• [PROBLEM DETAILS] With the images left out, print all of the records below exactly.

.....

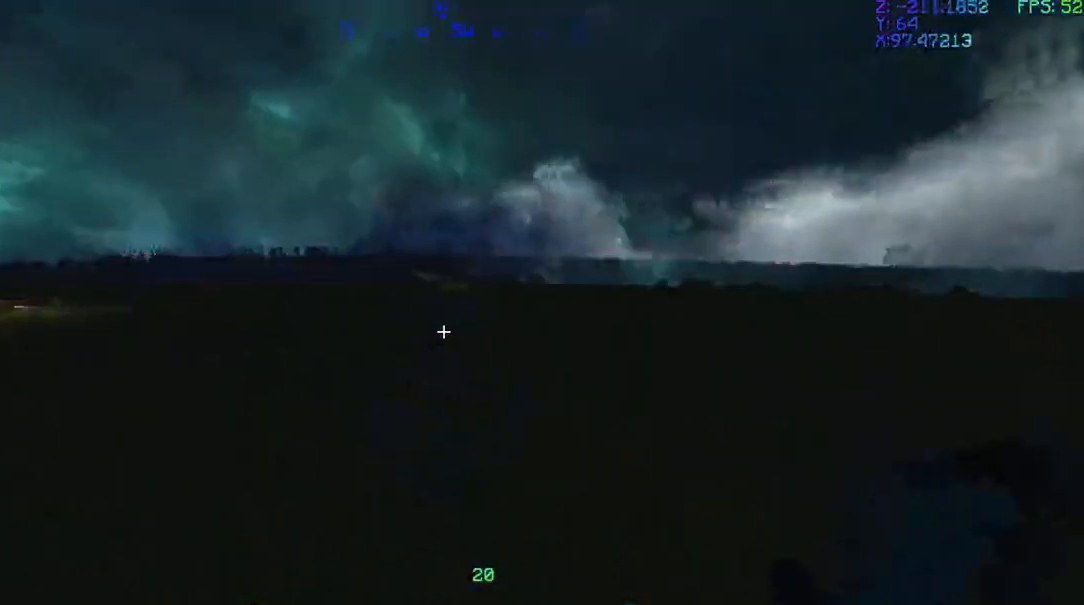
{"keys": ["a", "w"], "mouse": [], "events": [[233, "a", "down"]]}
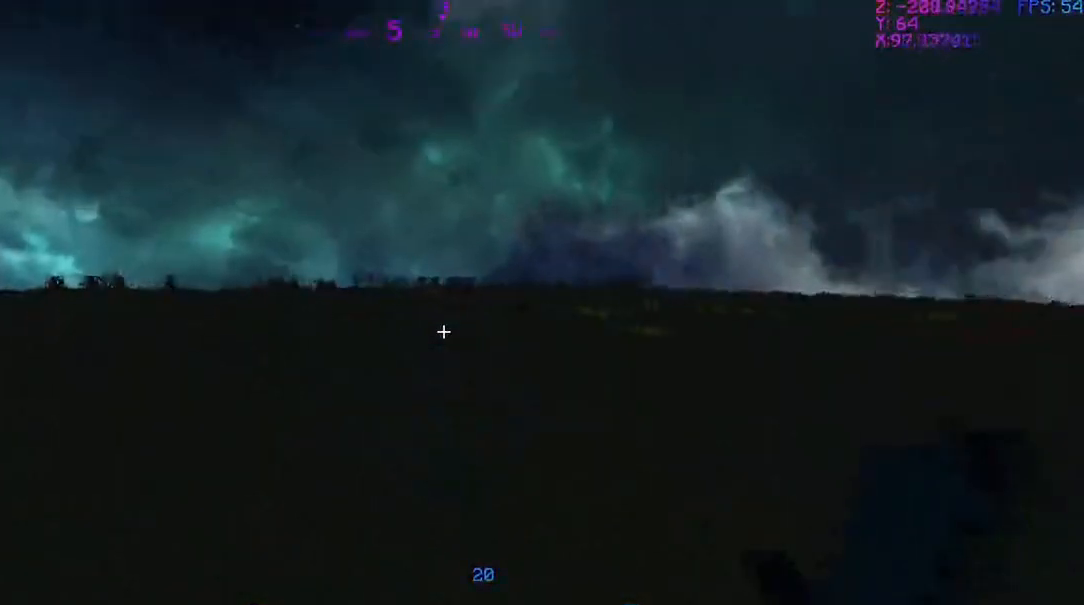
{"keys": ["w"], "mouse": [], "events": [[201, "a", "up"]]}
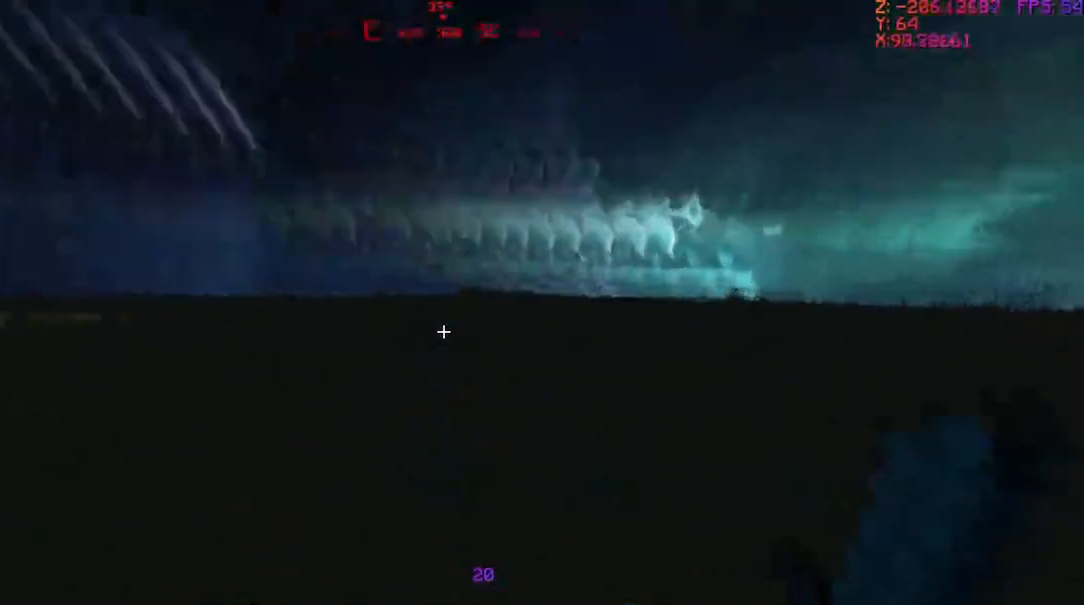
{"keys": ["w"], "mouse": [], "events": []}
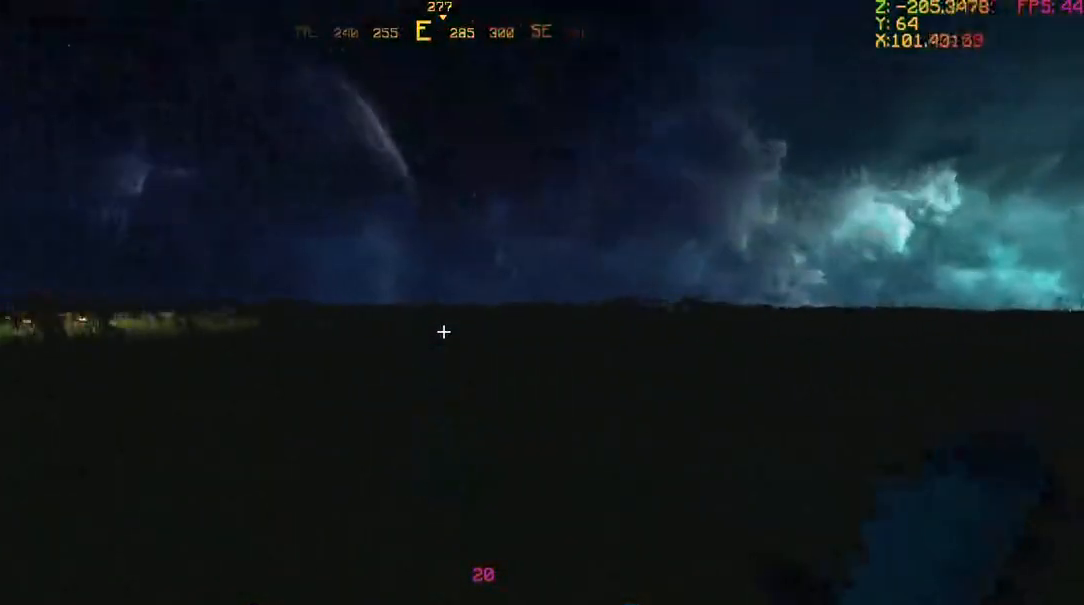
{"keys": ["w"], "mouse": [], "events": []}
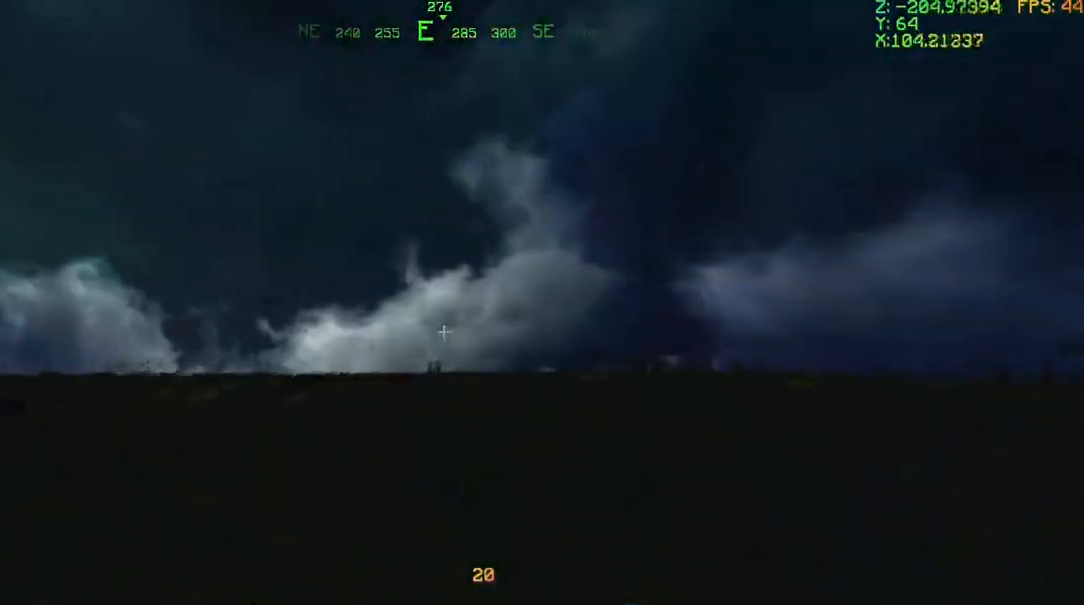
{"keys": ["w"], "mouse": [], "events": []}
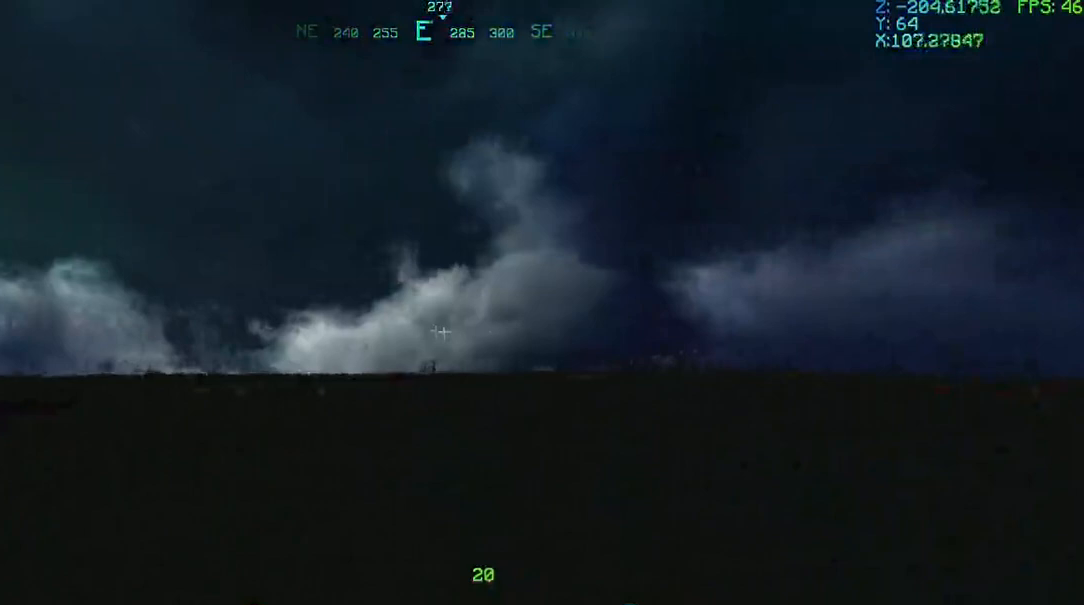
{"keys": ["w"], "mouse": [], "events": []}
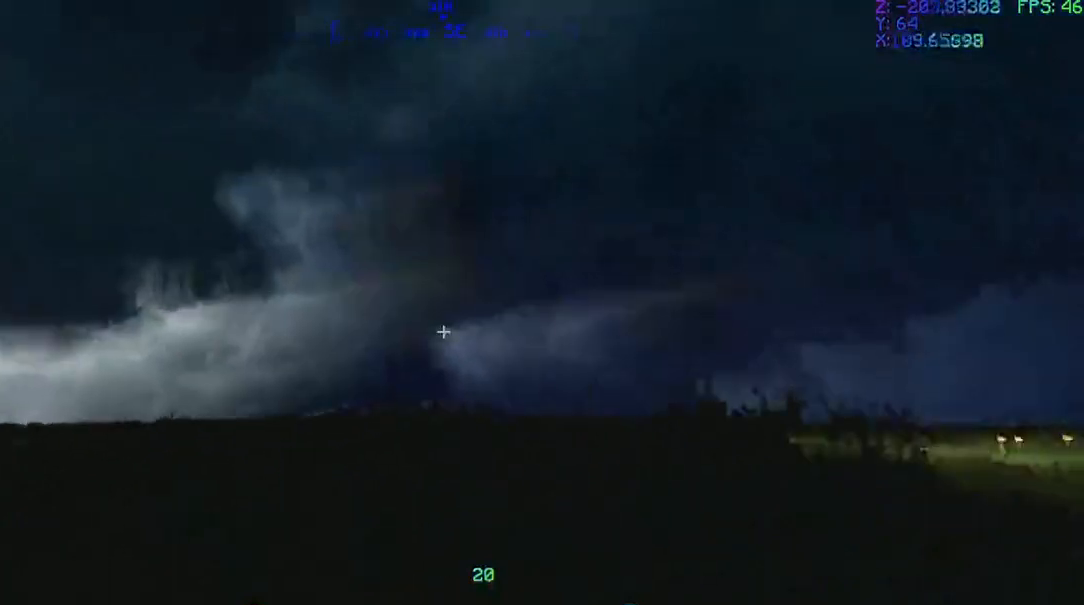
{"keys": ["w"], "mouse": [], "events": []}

.....

• [RESULT]
{"keys": ["a", "w"], "mouse": [], "events": [[233, "a", "down"]]}
{"keys": ["w"], "mouse": [], "events": [[201, "a", "up"]]}
{"keys": ["w"], "mouse": [], "events": []}
{"keys": ["w"], "mouse": [], "events": []}
{"keys": ["w"], "mouse": [], "events": []}
{"keys": ["w"], "mouse": [], "events": []}
{"keys": ["w"], "mouse": [], "events": []}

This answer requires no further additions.